In the United States, debt is a huge aspect of the economy.
This is especially true for millennials, the largest living generation, who are entering their prime years of earning and spending – all while carrying massive amounts of debt.
As the cost of living in the U.S. increases, Americans are taking on more debt.
- The average American owes $5,473 in credit card debt
- The average American borrower has $27,975 in student loan debt
- The average American has $201,8011 of mortgage debt
LendEDU surveyed 1,000 American millennials, split evenly between three income brackets ($49,999 or lower; $50,000 to $99,999; $100,000 or higher) with questions related to the types and amounts of debt they carry. All 1,000 respondents were between the ages of 23 and 38.
The results – startling.
Many members of the millennial generation carry all types of debt, a lot of it, across all income levels. High levels of debt reach everyone regardless of how much money they make.
Credit card debt is the most prevalent type of debt amongst millennials. Overall, 50 percent of those surveyed had some amount of credit card debt with an average balance of $6,206. Surprisingly, millennial participants in the lowest income brackets were the least likely to have credit card debt.
The next most common type of debt was miscellaneous debt (personal loan, auto loan debt, or medical debt) held by 43 percent of all millennial respondents.
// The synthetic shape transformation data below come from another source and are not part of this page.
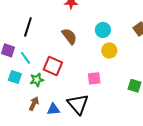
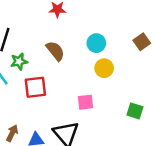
red square: (53, 66) -> (35, 87), turned -30
green star: (37, 80) -> (19, 61), moved

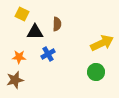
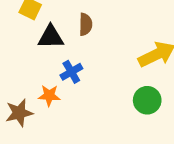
orange star: (19, 57) -> (49, 96), moved

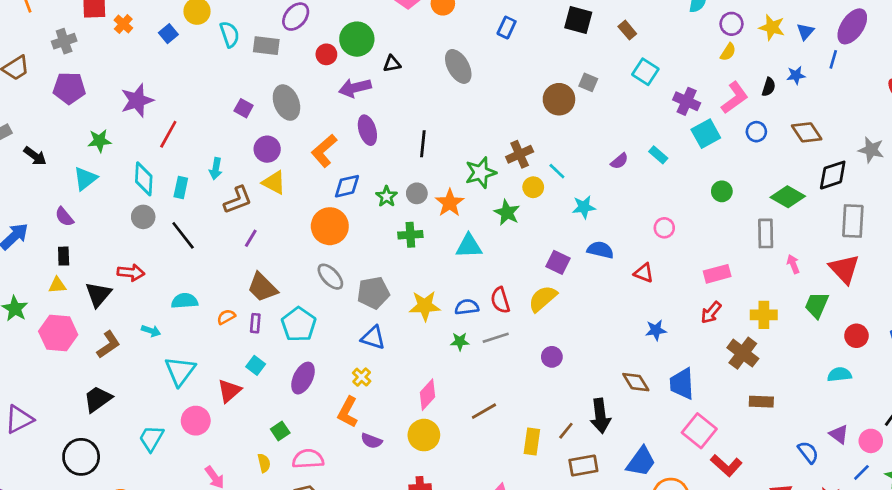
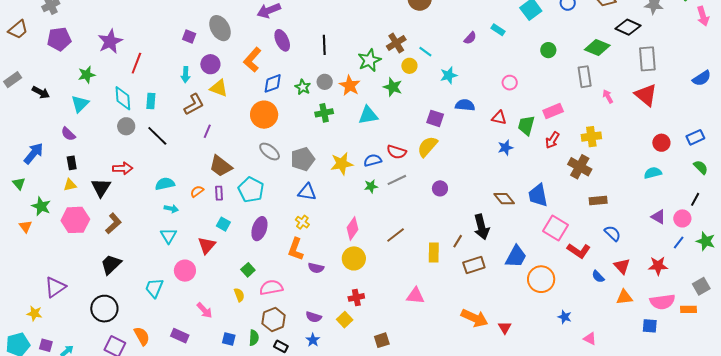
cyan arrow: (216, 169) -> (186, 75), moved
black diamond: (833, 175) -> (628, 27), turned 50
red semicircle: (500, 300) -> (397, 152), turned -48
green trapezoid: (817, 305) -> (526, 125), moved
blue star: (656, 330) -> (505, 148), moved
cyan arrow: (151, 331) -> (171, 209), moved
cyan triangle: (180, 371) -> (169, 236), size x0.7
blue semicircle: (808, 452) -> (613, 233), moved

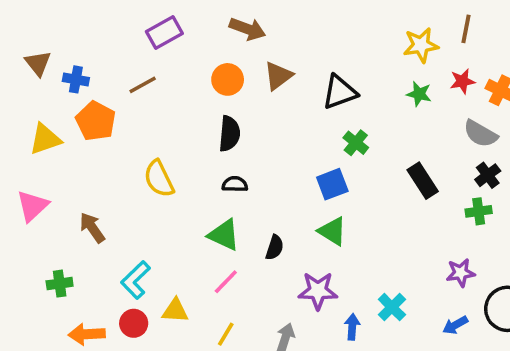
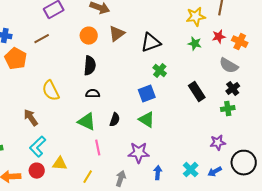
brown arrow: (92, 228) -> (31, 118), moved
black semicircle: (275, 247) -> (115, 120), moved
pink line: (226, 282) -> (98, 148), moved, turned -56
cyan cross: (392, 307) -> (191, 170), moved

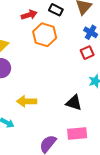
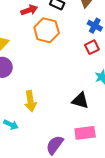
yellow arrow: (27, 101) -> (30, 101), turned -96

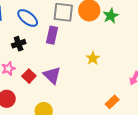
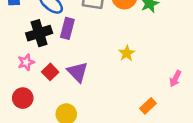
purple rectangle: (52, 35) -> (67, 28), moved
black cross: (19, 44) -> (39, 33), size x1.5

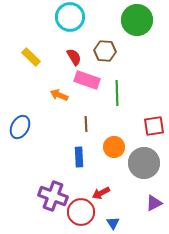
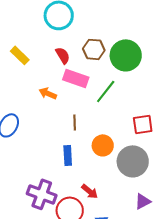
green circle: (137, 20) -> (126, 55), moved
green line: (117, 93) -> (106, 91), turned 40
red arrow: (101, 193) -> (90, 191), turned -114

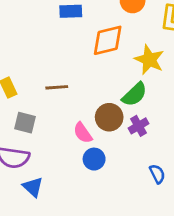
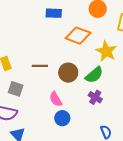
orange diamond: (108, 40) -> (78, 36), turned 30
brown circle: (109, 117) -> (68, 73), moved
purple cross: (139, 126) -> (95, 97), turned -32

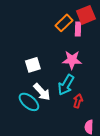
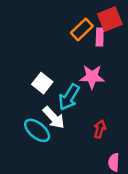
white square: (33, 65) -> (42, 83), turned -35
cyan arrow: (66, 85) -> (69, 97), moved

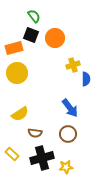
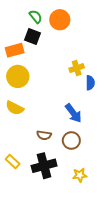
orange circle: (55, 38) -> (60, 20), moved
yellow semicircle: (20, 114) -> (15, 108), moved, turned 60
brown semicircle: (35, 133) -> (44, 135), moved
yellow star: (66, 167) -> (80, 175), moved

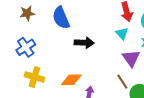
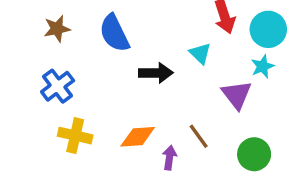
cyan triangle: (122, 33) -> (200, 53), moved
brown line: (122, 82) -> (199, 136), moved

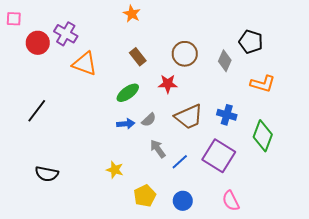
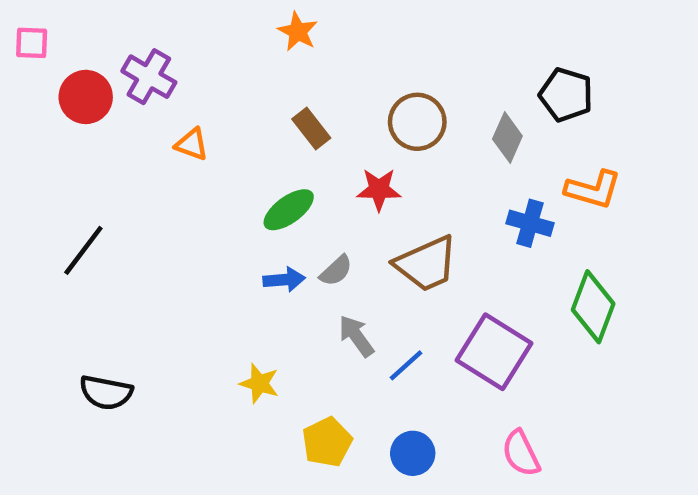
orange triangle: (85, 64) -> (192, 144), size x0.6
blue cross: (227, 115) -> (530, 223), moved

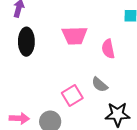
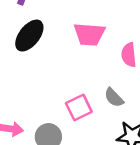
black ellipse: (26, 42) -> (29, 36), turned 32

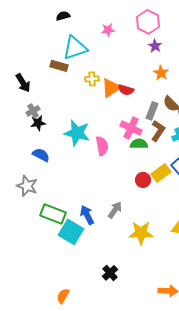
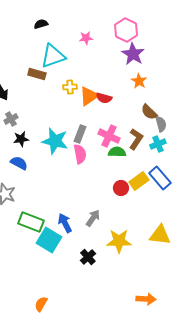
purple star: (155, 46) -> (133, 54), size x1.6
gray rectangle: (152, 111) -> (80, 134), moved
black star: (38, 123) -> (21, 139), moved
black cross: (110, 273) -> (88, 257), moved

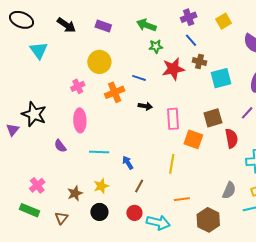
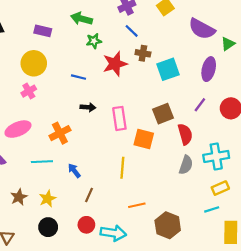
purple rectangle: (103, 26) -> (43, 31), moved
pink cross: (78, 86) -> (29, 91), moved
orange cross: (115, 92) -> (60, 133), moved
pink ellipse: (80, 120) -> (18, 129), turned 75
gray semicircle: (229, 190) -> (186, 165), moved
brown star: (75, 193) -> (19, 197), moved

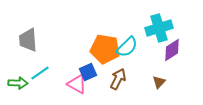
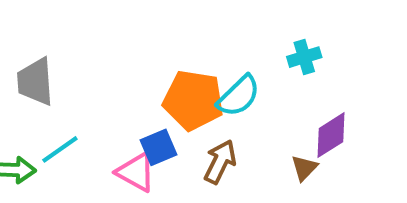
cyan cross: (159, 28) -> (304, 57), size x0.6
purple diamond: (172, 50) -> (331, 135), moved

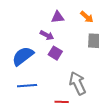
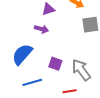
purple square: (55, 53) -> (55, 64), moved

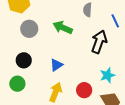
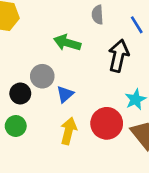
gray circle: (29, 29) -> (42, 76), moved
red circle: (84, 90) -> (107, 123), size x1.5

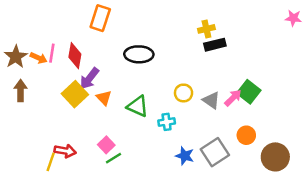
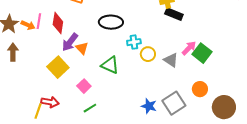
black rectangle: (215, 45) -> (174, 14), turned 36
yellow square: (75, 94) -> (58, 67), moved
orange triangle: (104, 98) -> (82, 48), moved
pink arrow: (233, 98) -> (189, 48), moved
cyan cross: (167, 122) -> (134, 42), moved
pink square: (106, 145) -> (84, 86), moved

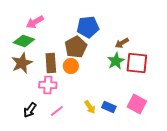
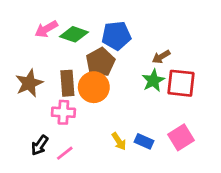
green diamond: (24, 41) -> (74, 34), moved
orange circle: (71, 66) -> (94, 87), size x1.5
pink square: (137, 104) -> (181, 137), turned 30
pink line: (57, 111) -> (65, 153), moved

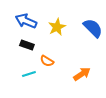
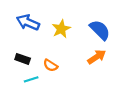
black rectangle: (27, 45) -> (23, 59), moved
orange arrow: (82, 74) -> (97, 57), moved

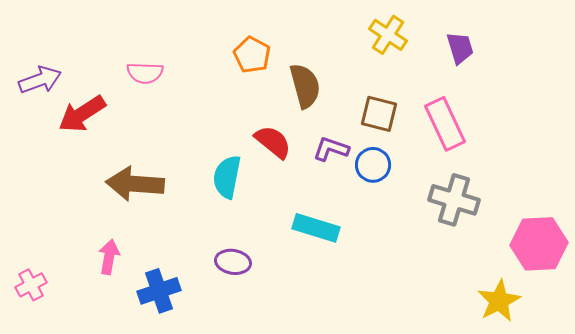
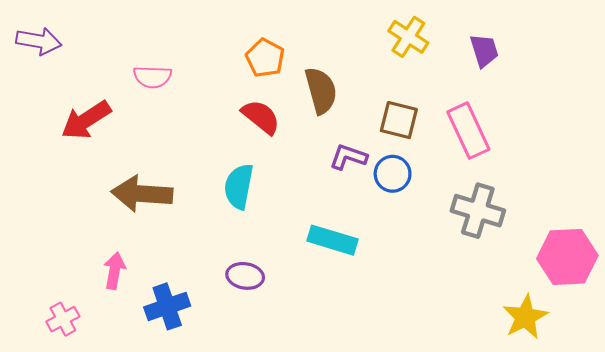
purple arrow: (40, 80) -> (39, 41), moved, turned 30
red semicircle: (273, 142) -> (261, 117), moved
pink cross: (31, 285) -> (63, 319), moved

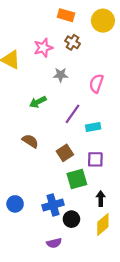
High-income members of the average of $16,521 in miscellaneous debt, while middle-income and low-income millennials had an average of $15,559 and $8,671.
Millennials showed similar proportions of student loan debt across all income brackets; high-income respondents averaged $48,451; middle-income respondents averaged $36,077, and low-income respondents averaged $36,077.
The greatest millennial earners were also the greatest millennial debtors. In every single category surveyed, millennials that made $100,000 or more had the highest average amount of debt.
Overall, debt among millennials is widespread and prevalent, regardless of class. Should an economic downturn hit, millennials could be looking at financial trouble. As the largest living generation, these potential problems could have larger implications for the economy.